In all the rows below, change each "ms/op" to "milliseconds per operation" and give the lines back with everything else left as is.

START Material shown

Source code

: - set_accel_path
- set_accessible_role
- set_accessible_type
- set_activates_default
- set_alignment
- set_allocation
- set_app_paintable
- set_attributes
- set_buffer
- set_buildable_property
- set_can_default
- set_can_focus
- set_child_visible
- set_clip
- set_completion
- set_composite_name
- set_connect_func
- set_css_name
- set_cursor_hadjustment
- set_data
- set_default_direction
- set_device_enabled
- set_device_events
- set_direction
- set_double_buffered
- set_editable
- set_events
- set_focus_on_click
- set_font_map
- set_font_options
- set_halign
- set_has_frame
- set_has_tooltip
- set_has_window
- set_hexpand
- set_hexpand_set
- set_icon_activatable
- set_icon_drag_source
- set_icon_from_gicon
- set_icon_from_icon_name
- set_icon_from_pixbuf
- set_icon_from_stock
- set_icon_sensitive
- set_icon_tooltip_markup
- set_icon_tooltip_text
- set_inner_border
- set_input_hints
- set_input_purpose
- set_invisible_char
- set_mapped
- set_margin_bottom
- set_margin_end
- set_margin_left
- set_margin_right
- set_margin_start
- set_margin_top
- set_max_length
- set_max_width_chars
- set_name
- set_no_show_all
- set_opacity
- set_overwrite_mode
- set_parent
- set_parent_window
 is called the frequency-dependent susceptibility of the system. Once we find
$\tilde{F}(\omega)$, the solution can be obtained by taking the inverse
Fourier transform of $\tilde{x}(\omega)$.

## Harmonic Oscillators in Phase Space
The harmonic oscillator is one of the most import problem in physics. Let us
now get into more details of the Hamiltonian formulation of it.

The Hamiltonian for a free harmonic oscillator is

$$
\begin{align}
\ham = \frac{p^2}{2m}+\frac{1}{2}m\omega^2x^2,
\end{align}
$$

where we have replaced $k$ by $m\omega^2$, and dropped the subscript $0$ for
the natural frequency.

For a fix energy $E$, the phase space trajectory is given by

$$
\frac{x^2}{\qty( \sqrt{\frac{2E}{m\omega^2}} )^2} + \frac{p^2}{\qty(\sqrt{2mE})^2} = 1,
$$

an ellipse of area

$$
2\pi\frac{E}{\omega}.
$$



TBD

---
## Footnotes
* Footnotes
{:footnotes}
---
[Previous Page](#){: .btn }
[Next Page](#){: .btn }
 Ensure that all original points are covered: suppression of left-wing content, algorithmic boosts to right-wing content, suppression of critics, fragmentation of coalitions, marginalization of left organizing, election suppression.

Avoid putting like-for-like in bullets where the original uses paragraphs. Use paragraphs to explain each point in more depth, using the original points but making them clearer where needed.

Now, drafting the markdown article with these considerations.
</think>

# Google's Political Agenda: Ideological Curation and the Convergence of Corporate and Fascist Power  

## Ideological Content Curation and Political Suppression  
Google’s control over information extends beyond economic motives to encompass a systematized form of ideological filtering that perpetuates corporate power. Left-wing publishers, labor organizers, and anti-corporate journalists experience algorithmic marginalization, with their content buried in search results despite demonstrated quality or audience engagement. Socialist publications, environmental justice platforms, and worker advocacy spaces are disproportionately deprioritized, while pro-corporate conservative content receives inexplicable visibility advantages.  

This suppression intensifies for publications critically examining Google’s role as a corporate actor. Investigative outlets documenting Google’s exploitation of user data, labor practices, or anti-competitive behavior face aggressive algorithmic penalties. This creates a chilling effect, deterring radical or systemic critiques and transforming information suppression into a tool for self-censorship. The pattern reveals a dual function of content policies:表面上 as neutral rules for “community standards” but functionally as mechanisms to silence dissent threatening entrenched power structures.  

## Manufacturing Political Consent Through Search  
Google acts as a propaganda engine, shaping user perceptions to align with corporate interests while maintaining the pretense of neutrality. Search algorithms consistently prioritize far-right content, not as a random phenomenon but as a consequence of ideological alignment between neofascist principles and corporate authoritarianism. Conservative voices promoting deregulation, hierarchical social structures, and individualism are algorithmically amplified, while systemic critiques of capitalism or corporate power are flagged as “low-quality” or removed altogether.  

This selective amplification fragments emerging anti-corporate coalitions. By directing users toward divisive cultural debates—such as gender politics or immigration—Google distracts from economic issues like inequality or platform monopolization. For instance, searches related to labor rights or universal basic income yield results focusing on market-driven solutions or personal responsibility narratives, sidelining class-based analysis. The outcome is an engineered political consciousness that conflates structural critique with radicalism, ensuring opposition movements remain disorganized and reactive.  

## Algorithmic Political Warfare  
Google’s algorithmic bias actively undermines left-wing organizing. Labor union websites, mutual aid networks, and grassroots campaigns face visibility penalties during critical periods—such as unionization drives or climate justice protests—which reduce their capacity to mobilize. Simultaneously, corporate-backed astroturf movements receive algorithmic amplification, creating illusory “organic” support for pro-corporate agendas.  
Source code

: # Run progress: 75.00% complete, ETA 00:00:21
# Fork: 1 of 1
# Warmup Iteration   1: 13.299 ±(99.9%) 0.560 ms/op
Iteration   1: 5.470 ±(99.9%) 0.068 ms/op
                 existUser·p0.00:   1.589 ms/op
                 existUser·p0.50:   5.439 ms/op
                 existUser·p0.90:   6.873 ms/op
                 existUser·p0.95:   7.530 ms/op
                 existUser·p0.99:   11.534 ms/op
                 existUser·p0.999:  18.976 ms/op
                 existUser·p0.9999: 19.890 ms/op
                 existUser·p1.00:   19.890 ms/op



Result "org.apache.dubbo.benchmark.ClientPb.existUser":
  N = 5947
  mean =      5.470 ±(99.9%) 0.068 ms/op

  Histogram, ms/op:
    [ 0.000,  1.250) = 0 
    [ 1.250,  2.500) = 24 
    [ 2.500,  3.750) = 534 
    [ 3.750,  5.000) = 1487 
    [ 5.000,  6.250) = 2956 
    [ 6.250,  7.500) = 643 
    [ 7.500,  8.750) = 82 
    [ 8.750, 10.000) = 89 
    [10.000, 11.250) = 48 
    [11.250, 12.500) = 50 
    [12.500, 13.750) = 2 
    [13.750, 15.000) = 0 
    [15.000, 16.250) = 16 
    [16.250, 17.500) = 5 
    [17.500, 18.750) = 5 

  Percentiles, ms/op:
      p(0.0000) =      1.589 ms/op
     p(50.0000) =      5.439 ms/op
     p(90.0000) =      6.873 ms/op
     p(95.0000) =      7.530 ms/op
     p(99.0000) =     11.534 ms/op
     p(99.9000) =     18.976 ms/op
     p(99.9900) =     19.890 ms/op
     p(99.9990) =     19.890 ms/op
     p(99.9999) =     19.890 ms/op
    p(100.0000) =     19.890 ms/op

END Material shown

Response box:
Source code

: - set_accel_path
- set_accessible_role
- set_accessible_type
- set_activates_default
- set_alignment
- set_allocation
- set_app_paintable
- set_attributes
- set_buffer
- set_buildable_property
- set_can_default
- set_can_focus
- set_child_visible
- set_clip
- set_completion
- set_composite_name
- set_connect_func
- set_css_name
- set_cursor_hadjustment
- set_data
- set_default_direction
- set_device_enabled
- set_device_events
- set_direction
- set_double_buffered
- set_editable
- set_events
- set_focus_on_click
- set_font_map
- set_font_options
- set_halign
- set_has_frame
- set_has_tooltip
- set_has_window
- set_hexpand
- set_hexpand_set
- set_icon_activatable
- set_icon_drag_source
- set_icon_from_gicon
- set_icon_from_icon_name
- set_icon_from_pixbuf
- set_icon_from_stock
- set_icon_sensitive
- set_icon_tooltip_markup
- set_icon_tooltip_text
- set_inner_border
- set_input_hints
- set_input_purpose
- set_invisible_char
- set_mapped
- set_margin_bottom
- set_margin_end
- set_margin_left
- set_margin_right
- set_margin_start
- set_margin_top
- set_max_length
- set_max_width_chars
- set_name
- set_no_show_all
- set_opacity
- set_overwrite_mode
- set_parent
- set_parent_window
 is called the frequency-dependent susceptibility of the system. Once we find
$\tilde{F}(\omega)$, the solution can be obtained by taking the inverse
Fourier transform of $\tilde{x}(\omega)$.

## Harmonic Oscillators in Phase Space
The harmonic oscillator is one of the most import problem in physics. Let us
now get into more details of the Hamiltonian formulation of it.

The Hamiltonian for a free harmonic oscillator is

$$
\begin{align}
\ham = \frac{p^2}{2m}+\frac{1}{2}m\omega^2x^2,
\end{align}
$$

where we have replaced $k$ by $m\omega^2$, and dropped the subscript $0$ for
the natural frequency.

For a fix energy $E$, the phase space trajectory is given by

$$
\frac{x^2}{\qty( \sqrt{\frac{2E}{m\omega^2}} )^2} + \frac{p^2}{\qty(\sqrt{2mE})^2} = 1,
$$

an ellipse of area

$$
2\pi\frac{E}{\omega}.
$$



TBD

---
## Footnotes
* Footnotes
{:footnotes}
---
[Previous Page](#){: .btn }
[Next Page](#){: .btn }
 Ensure that all original points are covered: suppression of left-wing content, algorithmic boosts to right-wing content, suppression of critics, fragmentation of coalitions, marginalization of left organizing, election suppression.

Avoid putting like-for-like in bullets where the original uses paragraphs. Use paragraphs to explain each point in more depth, using the original points but making them clearer where needed.

Now, drafting the markdown article with these considerations.
</think>

# Google's Political Agenda: Ideological Curation and the Convergence of Corporate and Fascist Power  

## Ideological Content Curation and Political Suppression  
Google’s control over information extends beyond economic motives to encompass a systematized form of ideological filtering that perpetuates corporate power. Left-wing publishers, labor organizers, and anti-corporate journalists experience algorithmic marginalization, with their content buried in search results despite demonstrated quality or audience engagement. Socialist publications, environmental justice platforms, and worker advocacy spaces are disproportionately deprioritized, while pro-corporate conservative content receives inexplicable visibility advantages.  

This suppression intensifies for publications critically examining Google’s role as a corporate actor. Investigative outlets documenting Google’s exploitation of user data, labor practices, or anti-competitive behavior face aggressive algorithmic penalties. This creates a chilling effect, deterring radical or systemic critiques and transforming information suppression into a tool for self-censorship. The pattern reveals a dual function of content policies:表面上 as neutral rules for “community standards” but functionally as mechanisms to silence dissent threatening entrenched power structures.  

## Manufacturing Political Consent Through Search  
Google acts as a propaganda engine, shaping user perceptions to align with corporate interests while maintaining the pretense of neutrality. Search algorithms consistently prioritize far-right content, not as a random phenomenon but as a consequence of ideological alignment between neofascist principles and corporate authoritarianism. Conservative voices promoting deregulation, hierarchical social structures, and individualism are algorithmically amplified, while systemic critiques of capitalism or corporate power are flagged as “low-quality” or removed altogether.  

This selective amplification fragments emerging anti-corporate coalitions. By directing users toward divisive cultural debates—such as gender politics or immigration—Google distracts from economic issues like inequality or platform monopolization. For instance, searches related to labor rights or universal basic income yield results focusing on market-driven solutions or personal responsibility narratives, sidelining class-based analysis. The outcome is an engineered political consciousness that conflates structural critique with radicalism, ensuring opposition movements remain disorganized and reactive.  

## Algorithmic Political Warfare  
Google’s algorithmic bias actively undermines left-wing organizing. Labor union websites, mutual aid networks, and grassroots campaigns face visibility penalties during critical periods—such as unionization drives or climate justice protests—which reduce their capacity to mobilize. Simultaneously, corporate-backed astroturf movements receive algorithmic amplification, creating illusory “organic” support for pro-corporate agendas.  
Source code

: # Run progress: 75.00% complete, ETA 00:00:21
# Fork: 1 of 1
# Warmup Iteration   1: 13.299 ±(99.9%) 0.560 milliseconds per operation
Iteration   1: 5.470 ±(99.9%) 0.068 milliseconds per operation
                 existUser·p0.00:   1.589 milliseconds per operation
                 existUser·p0.50:   5.439 milliseconds per operation
                 existUser·p0.90:   6.873 milliseconds per operation
                 existUser·p0.95:   7.530 milliseconds per operation
                 existUser·p0.99:   11.534 milliseconds per operation
                 existUser·p0.999:  18.976 milliseconds per operation
                 existUser·p0.9999: 19.890 milliseconds per operation
                 existUser·p1.00:   19.890 milliseconds per operation



Result "org.apache.dubbo.benchmark.ClientPb.existUser":
  N = 5947
  mean =      5.470 ±(99.9%) 0.068 milliseconds per operation

  Histogram, milliseconds per operation:
    [ 0.000,  1.250) = 0 
    [ 1.250,  2.500) = 24 
    [ 2.500,  3.750) = 534 
    [ 3.750,  5.000) = 1487 
    [ 5.000,  6.250) = 2956 
    [ 6.250,  7.500) = 643 
    [ 7.500,  8.750) = 82 
    [ 8.750, 10.000) = 89 
    [10.000, 11.250) = 48 
    [11.250, 12.500) = 50 
    [12.500, 13.750) = 2 
    [13.750, 15.000) = 0 
    [15.000, 16.250) = 16 
    [16.250, 17.500) = 5 
    [17.500, 18.750) = 5 

  Percentiles, milliseconds per operation:
      p(0.0000) =      1.589 milliseconds per operation
     p(50.0000) =      5.439 milliseconds per operation
     p(90.0000) =      6.873 milliseconds per operation
     p(95.0000) =      7.530 milliseconds per operation
     p(99.0000) =     11.534 milliseconds per operation
     p(99.9000) =     18.976 milliseconds per operation
     p(99.9900) =     19.890 milliseconds per operation
     p(99.9990) =     19.890 milliseconds per operation
     p(99.9999) =     19.890 milliseconds per operation
    p(100.0000) =     19.890 milliseconds per operation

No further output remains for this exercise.